Task: The result should be a faithful copy of every entry below, with the pictures left out.

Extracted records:
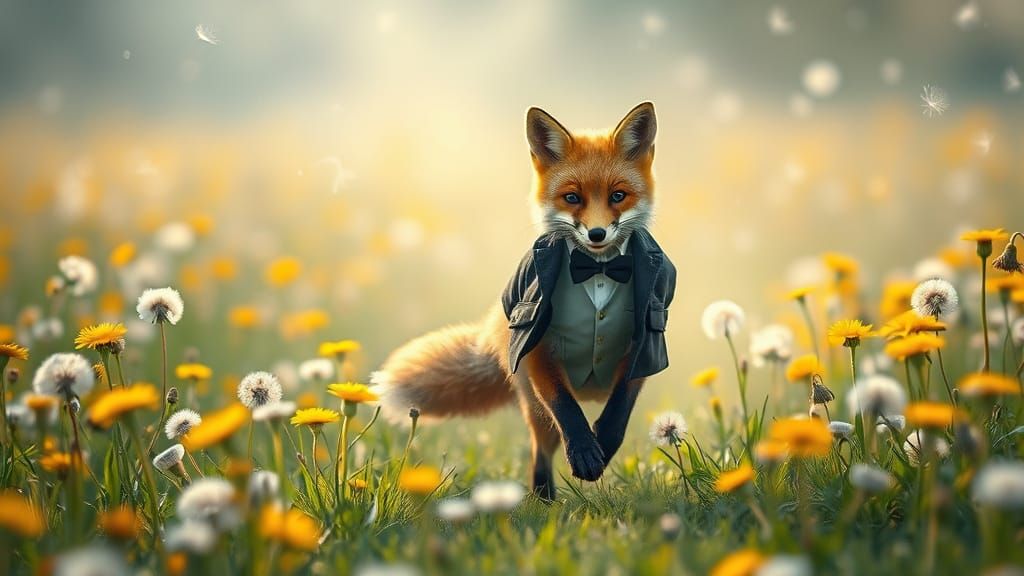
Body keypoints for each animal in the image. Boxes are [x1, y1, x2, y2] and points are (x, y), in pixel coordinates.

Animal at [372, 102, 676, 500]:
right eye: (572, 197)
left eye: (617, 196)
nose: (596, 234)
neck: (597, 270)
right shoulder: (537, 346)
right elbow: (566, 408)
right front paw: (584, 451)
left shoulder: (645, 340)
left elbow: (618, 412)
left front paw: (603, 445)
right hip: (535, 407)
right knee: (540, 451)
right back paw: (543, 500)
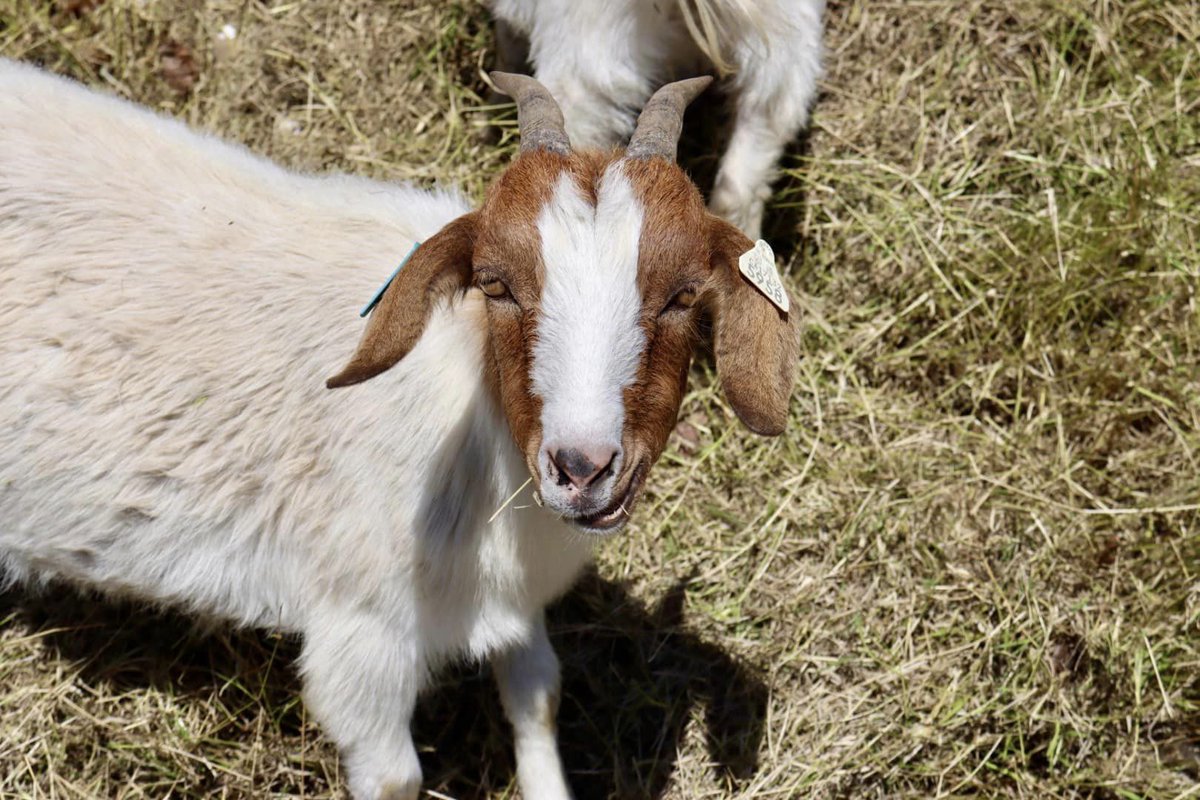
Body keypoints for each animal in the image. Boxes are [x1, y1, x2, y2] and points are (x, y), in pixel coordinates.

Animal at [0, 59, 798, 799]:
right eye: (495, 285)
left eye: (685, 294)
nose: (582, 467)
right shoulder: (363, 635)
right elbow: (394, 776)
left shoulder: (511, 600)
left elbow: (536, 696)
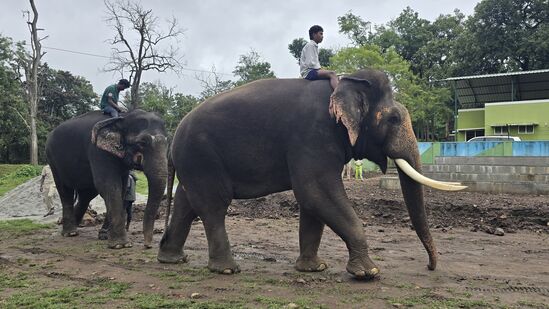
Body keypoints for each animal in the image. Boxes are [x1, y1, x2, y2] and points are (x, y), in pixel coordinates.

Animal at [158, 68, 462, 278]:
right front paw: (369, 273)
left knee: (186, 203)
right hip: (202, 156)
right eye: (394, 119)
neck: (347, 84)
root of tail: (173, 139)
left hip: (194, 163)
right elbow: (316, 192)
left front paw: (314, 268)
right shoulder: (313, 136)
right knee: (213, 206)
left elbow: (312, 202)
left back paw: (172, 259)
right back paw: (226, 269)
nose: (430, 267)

Answer section:
Body keypoints for each animal in the image. Boxes are [x1, y1, x2, y2] and points are (x, y), in pixel coordinates.

Animal at [372, 102, 676, 500]:
right eye: (572, 197)
left eye: (617, 196)
nose: (596, 234)
neck: (597, 270)
right shoulder: (537, 346)
right elbow: (566, 408)
right front paw: (584, 451)
left shoulder: (645, 340)
left elbow: (618, 412)
left front paw: (603, 445)
right hip: (535, 407)
right knee: (540, 451)
right back paw: (543, 500)
Body keypoints for each animal in the image. Boxes are [x1, y1, x2, y2] and points are (x, y), in pixel coordinates.

Animal at [0, 59, 798, 799]:
right eye: (495, 285)
left eye: (685, 294)
nose: (582, 467)
right shoulder: (363, 635)
right elbow: (394, 776)
left shoulder: (511, 600)
left elbow: (536, 696)
Body keypoints for each animal in the image. Boxes are [x1, y1, x2, y2] and points are (x, y), in pixel coordinates.

Animal at [158, 68, 462, 278]:
right front paw: (369, 273)
left knee: (186, 203)
right hip: (202, 156)
right eye: (394, 119)
neck: (347, 84)
root of tail: (173, 139)
left hip: (194, 163)
right elbow: (316, 192)
left front paw: (314, 268)
right shoulder: (313, 136)
right knee: (213, 206)
left elbow: (312, 202)
left back paw: (172, 259)
right back paw: (226, 269)
nose: (430, 267)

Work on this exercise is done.